【本】ユニクロ潜入一年

ユニクロ潜入一年
横田 増生 2017/10

ユニクロ潜入取材記。販売現場の様子がよくわかり、参考になりました。企業のグローバル化が進み、製造・販売で生産性を究極まで求められると、さまざまな軋轢が生じるのが実感できます。

いくつか、教訓があります。ひとつは、経営者と従業員の関係。ユニクロも直系家族的な企業文化です。それゆえに、SPAを確立できたと思うのですが、その歪もよくわかりました。

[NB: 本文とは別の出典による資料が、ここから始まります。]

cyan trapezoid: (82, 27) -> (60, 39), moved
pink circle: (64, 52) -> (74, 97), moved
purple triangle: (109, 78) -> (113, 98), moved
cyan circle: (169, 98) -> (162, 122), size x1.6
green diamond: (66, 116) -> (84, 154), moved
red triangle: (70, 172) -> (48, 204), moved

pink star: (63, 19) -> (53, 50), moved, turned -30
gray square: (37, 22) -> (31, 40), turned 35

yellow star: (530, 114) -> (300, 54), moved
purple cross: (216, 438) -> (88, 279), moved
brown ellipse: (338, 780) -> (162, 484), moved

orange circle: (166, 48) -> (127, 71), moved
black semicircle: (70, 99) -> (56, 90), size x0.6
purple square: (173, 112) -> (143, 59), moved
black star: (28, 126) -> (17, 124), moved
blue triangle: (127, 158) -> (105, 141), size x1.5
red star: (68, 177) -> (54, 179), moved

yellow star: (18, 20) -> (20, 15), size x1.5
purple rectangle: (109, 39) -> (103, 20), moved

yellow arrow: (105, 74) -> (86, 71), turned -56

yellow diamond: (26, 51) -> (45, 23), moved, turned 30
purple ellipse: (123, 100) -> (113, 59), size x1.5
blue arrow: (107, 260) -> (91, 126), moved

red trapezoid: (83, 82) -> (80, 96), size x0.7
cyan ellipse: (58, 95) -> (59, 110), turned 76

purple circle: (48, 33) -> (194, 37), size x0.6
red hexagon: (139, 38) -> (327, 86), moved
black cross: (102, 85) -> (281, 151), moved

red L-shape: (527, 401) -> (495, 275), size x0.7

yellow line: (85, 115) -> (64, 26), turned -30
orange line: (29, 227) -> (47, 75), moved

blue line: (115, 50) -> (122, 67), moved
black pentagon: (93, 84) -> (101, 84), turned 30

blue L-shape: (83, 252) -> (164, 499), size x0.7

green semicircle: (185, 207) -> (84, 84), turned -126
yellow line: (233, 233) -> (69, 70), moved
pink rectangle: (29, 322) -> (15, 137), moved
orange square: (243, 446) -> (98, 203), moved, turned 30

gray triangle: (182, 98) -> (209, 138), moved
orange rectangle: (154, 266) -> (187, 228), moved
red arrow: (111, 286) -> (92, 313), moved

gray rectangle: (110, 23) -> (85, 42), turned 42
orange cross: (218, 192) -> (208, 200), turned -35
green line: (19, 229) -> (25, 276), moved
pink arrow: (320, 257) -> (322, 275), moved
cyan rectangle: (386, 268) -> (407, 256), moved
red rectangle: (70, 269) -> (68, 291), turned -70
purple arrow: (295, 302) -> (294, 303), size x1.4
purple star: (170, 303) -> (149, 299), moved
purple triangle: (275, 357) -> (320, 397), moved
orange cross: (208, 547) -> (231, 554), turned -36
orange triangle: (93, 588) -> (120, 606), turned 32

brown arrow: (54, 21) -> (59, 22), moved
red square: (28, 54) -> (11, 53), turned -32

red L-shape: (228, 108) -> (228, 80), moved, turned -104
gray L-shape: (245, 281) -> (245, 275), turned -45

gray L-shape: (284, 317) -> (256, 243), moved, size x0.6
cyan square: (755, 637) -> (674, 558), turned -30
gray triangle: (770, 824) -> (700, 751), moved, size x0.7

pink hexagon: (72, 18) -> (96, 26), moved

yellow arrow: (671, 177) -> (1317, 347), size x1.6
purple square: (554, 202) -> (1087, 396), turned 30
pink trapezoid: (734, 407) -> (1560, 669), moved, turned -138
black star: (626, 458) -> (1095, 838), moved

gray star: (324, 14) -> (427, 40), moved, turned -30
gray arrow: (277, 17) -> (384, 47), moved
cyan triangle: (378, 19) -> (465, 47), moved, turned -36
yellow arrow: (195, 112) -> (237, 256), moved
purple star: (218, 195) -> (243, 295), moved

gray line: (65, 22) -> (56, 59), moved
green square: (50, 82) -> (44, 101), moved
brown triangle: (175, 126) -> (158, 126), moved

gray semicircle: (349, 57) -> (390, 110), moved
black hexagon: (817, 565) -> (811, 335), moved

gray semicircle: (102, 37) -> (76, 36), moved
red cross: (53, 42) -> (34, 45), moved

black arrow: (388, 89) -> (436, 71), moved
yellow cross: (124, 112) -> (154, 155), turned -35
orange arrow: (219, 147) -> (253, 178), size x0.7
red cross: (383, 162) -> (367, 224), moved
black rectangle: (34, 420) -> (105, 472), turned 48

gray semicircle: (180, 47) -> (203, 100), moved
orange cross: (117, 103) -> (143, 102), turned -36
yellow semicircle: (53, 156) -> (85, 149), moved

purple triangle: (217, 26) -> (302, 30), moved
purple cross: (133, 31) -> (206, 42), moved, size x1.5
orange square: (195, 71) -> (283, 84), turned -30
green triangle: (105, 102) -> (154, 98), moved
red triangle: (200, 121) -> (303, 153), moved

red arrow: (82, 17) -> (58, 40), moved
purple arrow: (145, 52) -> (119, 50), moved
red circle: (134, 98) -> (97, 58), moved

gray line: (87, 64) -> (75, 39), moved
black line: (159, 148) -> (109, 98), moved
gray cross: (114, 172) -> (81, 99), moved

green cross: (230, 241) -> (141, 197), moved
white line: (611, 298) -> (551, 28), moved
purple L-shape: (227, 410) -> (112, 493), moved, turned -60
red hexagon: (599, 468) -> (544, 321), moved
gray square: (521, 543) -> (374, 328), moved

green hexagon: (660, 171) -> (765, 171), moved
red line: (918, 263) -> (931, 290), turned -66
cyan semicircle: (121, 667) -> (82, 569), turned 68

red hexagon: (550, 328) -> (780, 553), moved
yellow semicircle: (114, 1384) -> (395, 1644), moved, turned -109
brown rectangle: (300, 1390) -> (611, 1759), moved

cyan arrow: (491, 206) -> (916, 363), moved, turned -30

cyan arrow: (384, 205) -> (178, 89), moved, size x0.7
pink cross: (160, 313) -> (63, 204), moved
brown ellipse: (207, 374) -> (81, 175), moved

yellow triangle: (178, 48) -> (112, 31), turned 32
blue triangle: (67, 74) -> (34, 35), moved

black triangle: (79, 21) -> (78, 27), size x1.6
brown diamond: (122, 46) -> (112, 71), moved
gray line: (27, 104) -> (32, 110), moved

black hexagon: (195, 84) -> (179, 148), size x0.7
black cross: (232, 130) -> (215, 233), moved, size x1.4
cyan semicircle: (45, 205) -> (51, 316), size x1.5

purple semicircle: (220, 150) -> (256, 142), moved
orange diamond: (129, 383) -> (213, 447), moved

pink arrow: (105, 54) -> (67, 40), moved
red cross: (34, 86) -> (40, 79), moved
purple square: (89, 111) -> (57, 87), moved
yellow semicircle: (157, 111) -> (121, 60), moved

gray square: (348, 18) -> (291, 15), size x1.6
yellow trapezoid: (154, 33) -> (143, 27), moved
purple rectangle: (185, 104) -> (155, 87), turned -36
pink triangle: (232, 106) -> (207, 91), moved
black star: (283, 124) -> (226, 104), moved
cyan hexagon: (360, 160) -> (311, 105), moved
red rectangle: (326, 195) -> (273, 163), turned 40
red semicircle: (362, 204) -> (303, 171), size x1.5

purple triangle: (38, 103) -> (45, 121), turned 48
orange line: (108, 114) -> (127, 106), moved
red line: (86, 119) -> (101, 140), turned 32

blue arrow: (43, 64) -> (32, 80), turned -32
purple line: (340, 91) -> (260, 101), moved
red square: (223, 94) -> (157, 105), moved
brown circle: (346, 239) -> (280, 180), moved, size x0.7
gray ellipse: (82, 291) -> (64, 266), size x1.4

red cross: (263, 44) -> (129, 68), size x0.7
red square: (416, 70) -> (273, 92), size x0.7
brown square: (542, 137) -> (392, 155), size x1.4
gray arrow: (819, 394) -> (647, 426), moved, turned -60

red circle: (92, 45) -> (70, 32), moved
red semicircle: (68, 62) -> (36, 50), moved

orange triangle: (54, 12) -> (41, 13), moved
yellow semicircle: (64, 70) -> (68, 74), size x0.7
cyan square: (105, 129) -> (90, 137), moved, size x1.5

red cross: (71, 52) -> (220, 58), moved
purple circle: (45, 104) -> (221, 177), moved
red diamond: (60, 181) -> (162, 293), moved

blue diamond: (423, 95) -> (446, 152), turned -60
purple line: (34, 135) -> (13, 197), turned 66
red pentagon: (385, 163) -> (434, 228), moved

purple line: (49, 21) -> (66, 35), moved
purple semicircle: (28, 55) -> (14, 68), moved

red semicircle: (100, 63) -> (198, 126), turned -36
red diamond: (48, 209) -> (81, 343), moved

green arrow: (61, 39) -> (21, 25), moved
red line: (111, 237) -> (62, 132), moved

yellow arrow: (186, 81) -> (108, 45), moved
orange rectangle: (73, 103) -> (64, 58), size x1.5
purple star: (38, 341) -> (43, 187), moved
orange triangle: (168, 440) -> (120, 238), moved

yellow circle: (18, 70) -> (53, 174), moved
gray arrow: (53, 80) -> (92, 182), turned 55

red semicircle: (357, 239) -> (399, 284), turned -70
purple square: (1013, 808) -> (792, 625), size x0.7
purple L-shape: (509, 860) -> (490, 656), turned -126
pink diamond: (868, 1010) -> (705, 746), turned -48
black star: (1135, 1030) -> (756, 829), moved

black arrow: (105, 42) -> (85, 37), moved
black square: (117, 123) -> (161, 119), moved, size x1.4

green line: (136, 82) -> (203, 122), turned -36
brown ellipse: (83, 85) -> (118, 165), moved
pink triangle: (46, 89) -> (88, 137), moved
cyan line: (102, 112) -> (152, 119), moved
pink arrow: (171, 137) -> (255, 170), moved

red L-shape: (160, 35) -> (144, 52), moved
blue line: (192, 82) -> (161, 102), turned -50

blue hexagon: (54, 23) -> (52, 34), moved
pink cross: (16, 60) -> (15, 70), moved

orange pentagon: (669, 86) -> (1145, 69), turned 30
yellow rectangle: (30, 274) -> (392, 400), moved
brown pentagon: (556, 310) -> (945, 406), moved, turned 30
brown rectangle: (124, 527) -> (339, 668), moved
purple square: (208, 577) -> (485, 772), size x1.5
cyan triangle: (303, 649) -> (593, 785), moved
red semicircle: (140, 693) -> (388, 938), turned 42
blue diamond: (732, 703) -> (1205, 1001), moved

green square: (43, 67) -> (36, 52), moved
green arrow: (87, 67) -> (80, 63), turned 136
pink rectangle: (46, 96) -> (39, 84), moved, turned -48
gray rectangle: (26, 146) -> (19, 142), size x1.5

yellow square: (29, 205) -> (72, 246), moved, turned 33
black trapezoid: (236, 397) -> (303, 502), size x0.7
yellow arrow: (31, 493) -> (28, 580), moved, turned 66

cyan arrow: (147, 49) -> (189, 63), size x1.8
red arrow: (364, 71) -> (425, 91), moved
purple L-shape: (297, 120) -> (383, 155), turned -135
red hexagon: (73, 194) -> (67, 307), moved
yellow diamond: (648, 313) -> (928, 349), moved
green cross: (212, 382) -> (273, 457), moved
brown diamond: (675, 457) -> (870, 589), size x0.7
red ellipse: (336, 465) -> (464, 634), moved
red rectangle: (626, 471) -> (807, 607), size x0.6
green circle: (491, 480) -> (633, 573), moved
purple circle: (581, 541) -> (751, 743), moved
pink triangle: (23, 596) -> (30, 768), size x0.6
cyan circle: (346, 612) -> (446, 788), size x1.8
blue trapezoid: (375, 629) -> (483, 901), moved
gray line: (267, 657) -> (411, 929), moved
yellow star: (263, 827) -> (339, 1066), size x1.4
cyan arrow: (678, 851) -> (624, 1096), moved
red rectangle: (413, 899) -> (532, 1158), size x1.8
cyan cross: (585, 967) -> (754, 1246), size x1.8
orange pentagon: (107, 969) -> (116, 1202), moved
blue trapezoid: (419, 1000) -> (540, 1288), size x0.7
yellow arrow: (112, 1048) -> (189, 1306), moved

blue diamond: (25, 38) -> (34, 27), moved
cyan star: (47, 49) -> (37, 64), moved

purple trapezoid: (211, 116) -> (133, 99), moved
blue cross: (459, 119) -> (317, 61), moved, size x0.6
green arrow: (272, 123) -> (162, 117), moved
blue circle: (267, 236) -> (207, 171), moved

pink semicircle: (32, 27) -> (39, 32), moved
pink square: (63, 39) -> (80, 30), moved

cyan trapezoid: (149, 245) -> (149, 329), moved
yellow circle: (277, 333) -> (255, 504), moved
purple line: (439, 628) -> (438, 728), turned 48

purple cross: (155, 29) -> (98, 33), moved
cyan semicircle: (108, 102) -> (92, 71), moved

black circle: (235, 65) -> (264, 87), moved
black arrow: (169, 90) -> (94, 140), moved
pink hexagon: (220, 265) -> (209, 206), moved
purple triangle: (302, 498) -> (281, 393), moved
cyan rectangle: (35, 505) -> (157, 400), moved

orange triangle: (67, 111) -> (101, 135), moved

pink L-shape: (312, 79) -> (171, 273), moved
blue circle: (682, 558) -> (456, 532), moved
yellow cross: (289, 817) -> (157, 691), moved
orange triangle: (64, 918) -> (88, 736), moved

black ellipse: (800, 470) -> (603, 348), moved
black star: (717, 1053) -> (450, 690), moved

ヤマト運輸の小倉社長が、むしろ労働組合を作って正面から立ち向かっていたのとは対照的です。

もう一つは、広報のありかた。直系家族的な会社が避けなければいけないことをすべてやってしまっているようでした。メディアの批判を検証する力も無かったですし、名誉毀損で訴えて負ける。さらに、記者を会見から排除して、潜入ルポを書かれてしまう。

ネット時代には、すべての企業がこうしたリスクを覚悟すべきなのでしょう。アパレルのような軽工業が、典型的な産業として描かれていますが、会計ソフトがクラウド化すれば、サービス業であっても、同じようなことが起こるのではないでしょうか。競争を否定するものではないですが、どこで立ち止まって、修正できるか。指導者には、難しい判断が続きます。